→ Collected data
BEGIN

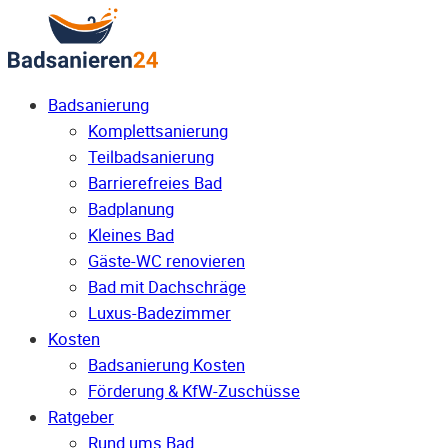
Badsanierung
Komplettsanierung
Teilbadsanierung
Barrierefreies Bad
Badplanung
Kleines Bad
Gäste-WC renovieren
Bad mit Dachschräge
Luxus-Badezimmer
Kosten
Badsanierung Kosten
Förderung & KfW-Zuschüsse
Ratgeber
Rund ums Bad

END

→ Work order
Without changing a word, retype the data above and omit its pictures.

→ Solution for this problem
Badsanierung
Komplettsanierung
Teilbadsanierung
Barrierefreies Bad
Badplanung
Kleines Bad
Gäste-WC renovieren
Bad mit Dachschräge
Luxus-Badezimmer
Kosten
Badsanierung Kosten
Förderung & KfW-Zuschüsse
Ratgeber
Rund ums Bad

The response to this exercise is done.